James rit, s'assis à coté de son ami qui laissa le drap tranquille pour ajuster son sweat-shirt et planter son regard dans celui de son ami.
- Je t'écoutes.
- Tu l'aimes ?
- Oui, reconnu James qui s'en senti un peu gêné, parce qu'il ne croyait pas l'avoir déjà dit à voix haute à qui que ce soit, même pas à l'objet de ses sentiments lui-même.
- Tu ne lui brisera pas le coeur ?
- J'espère pas.
- Même si vous vous séparez, tu le respectera ? C'est mon frère mais toi, tu es aussi un peu comme mon frère. J'ai besoin de vous deux dans ma vie. C'est peut-être égoïste mais si vous vous entendiez plus je devrais choisir et... je ne veux pas.
- Je te promets que je ferais mon maximum pour toujours m'entendre avec lui, même si on est plus ensemble.
James s'imaginait de toutes façon difficilement une réalité où Regulus et lui ne s'entendrait pas. Aucun d'eux n'était du genre à cracher sur les autres, du moins plus maintenant.
... Mais, Sirius ?
- Mm ?
- J'ai peur de le blesser, sans faire exprès. avoua James. J'ai fait tellement de mal à Peter, à Severus - Laisse-moi finir, pour la dernière fois. J'ai une partie de moi qui aime se moquer des gens et je ne la contrôle pas, j'ai l'impression que quand je suis trop heureux je ne peux plus la contrôler et elle prend le dessus et d'un coup je me permet de dire des choses qui peuvent blesser les autres. Je ne veux pas faire ça à Regulus. Je ne veux pas lui faire de mal.
- Ça n'arrivera pas ! interrompit Sirius.
- Ça m'arrive tout le temps ! Et j'ai beau lutter contre, ça revient. C'est comme un monstre qui arrive à se libérer et...
Et déjà il se sentait angoissé, repenser à ce qu'il avait laissé dire ou faire, à ce qu'il s'était autorisé. Il avait honte.
- On dit tous des conneries, James. Tous. On fait tous des erreurs. On a tous déjà blessé quelqu'un.
Mais toi plus que les autres.
- Mais moi plus que les autres !
- Non. James, tu as juste du mal à accepter tes erreurs. Tu es une personne formidable qui ne juge quasiment jamais les autres alors même si tu laisses ton esprit parler, même si tu "te moques" de nous, je suis certain que ce ne sera pas aussi terrible que tu le pense. On s'en remettra. Je suis un gay alcoolique et drogué, ton petit copain est trans et l'un de tes meilleurs potes à le VIH, tu n'as jamais rien fait de déplacé par rapport à rien de tout ça, pourtant tu es toi-même avec nous et crois moi j'en ai entendu des conneries homophobes ou au sujet de l'alcoolisme dans ma vie. Tu as le droit de parler. Tu t'en ai assez voulu, tu ne peux pas revenir en arrière de toute façon et si tu veux que ça change ce n'est pas en t'empêchant de parler que ça ira mieux, c'est en t'entrainant. Si tu as peur de faire du mal à Reg' au lieu de le quitter - ne fais pas cette tête, je sais que tu y as pensé - préviens-le et demande lui de te reprendre.

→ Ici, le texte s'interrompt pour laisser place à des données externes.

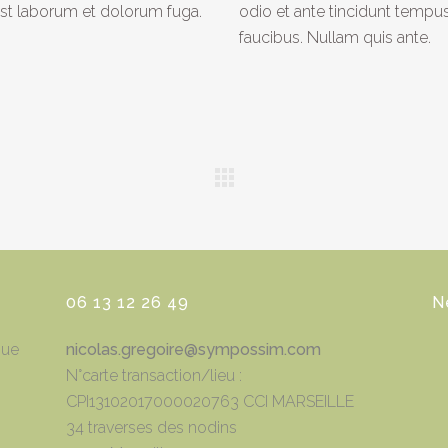
d est laborum et dolorum fuga.
odio et ante tincidunt tempus
faucibus. Nullam quis ante.
06 13 12 26 49
N
que
nicolas.gregoire@sympossim.com
N°carte transaction/lieu :
CPI13102017000020763 CCI MARSEILLE
34 traverses des nodins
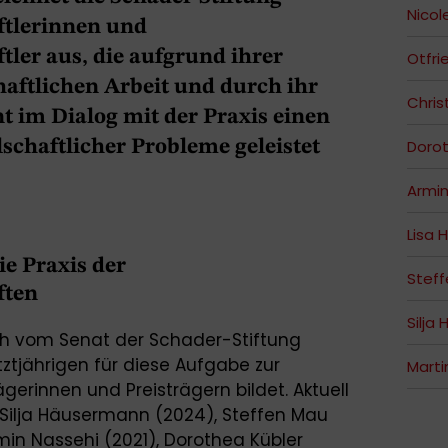
Nicol
ftlerinnen und
tler aus, die aufgrund ihrer
Otfri
ftlichen Arbeit und durch ihr
Chris
 im Dialog mit der Praxis einen
lschaftlicher Probleme geleistet
Dorot
Armin
Lisa 
e Praxis der
Stef
ften
Silja
ich vom Senat der Schader-Stiftung
tztjährigen für diese Aufgabe zur
Marti
erinnen und Preisträgern bildet. Aktuell
, Silja Häusermann (2024), Steffen Mau
rmin Nassehi (2021), Dorothea Kübler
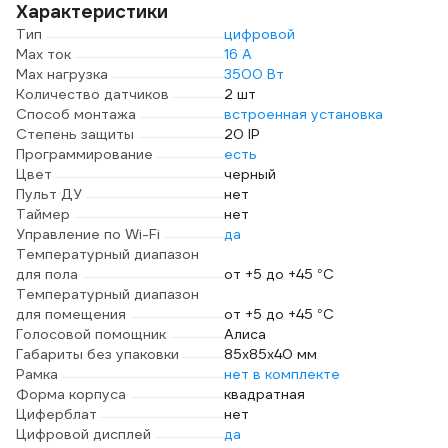
Характеристики
Тип
цифровой
Max ток
16 А
Max нагрузка
3500 Вт
Количество датчиков
2 шт
Способ монтажа
встроенная установка
Степень защиты
20 IP
Программирование
есть
Цвет
черный
Пульт ДУ
нет
Таймер
нет
Управление по Wi-Fi
да
Температурный диапазон
для пола
от +5 до +45 °С
Температурный диапазон
для помещения
от +5 до +45 °С
Голосовой помощник
Алиса
Габариты без упаковки
85х85х40 мм
Рамка
нет в комплекте
Форма корпуса
квадратная
Циферблат
нет
Цифровой дисплей
да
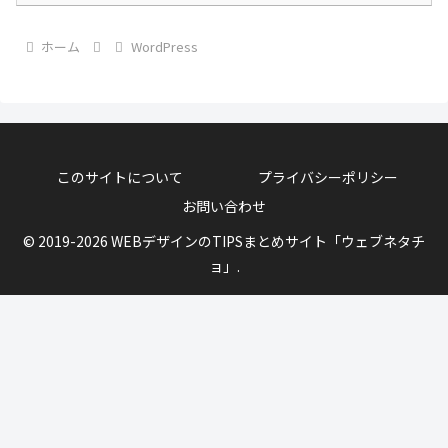
ホーム
WordPress
このサイトについて
プライバシーポリシー
お問い合わせ
© 2019-2026 WEBデザインのTIPSまとめサイト「ウェブネタチ
ョ」.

Apprends seulement à demander pardon et à te pardonner à toi-même et ça ira. Ça va aller.
Sirius sourit, James soupira et se laissa entrainer dans un câlin encore un peu maladroit, parce que ça faisait longtemps.
Tout ira bien, répéta Sirius. Et pour la première fois du peu de fois où on lui avait dit cette phrase, James y crut.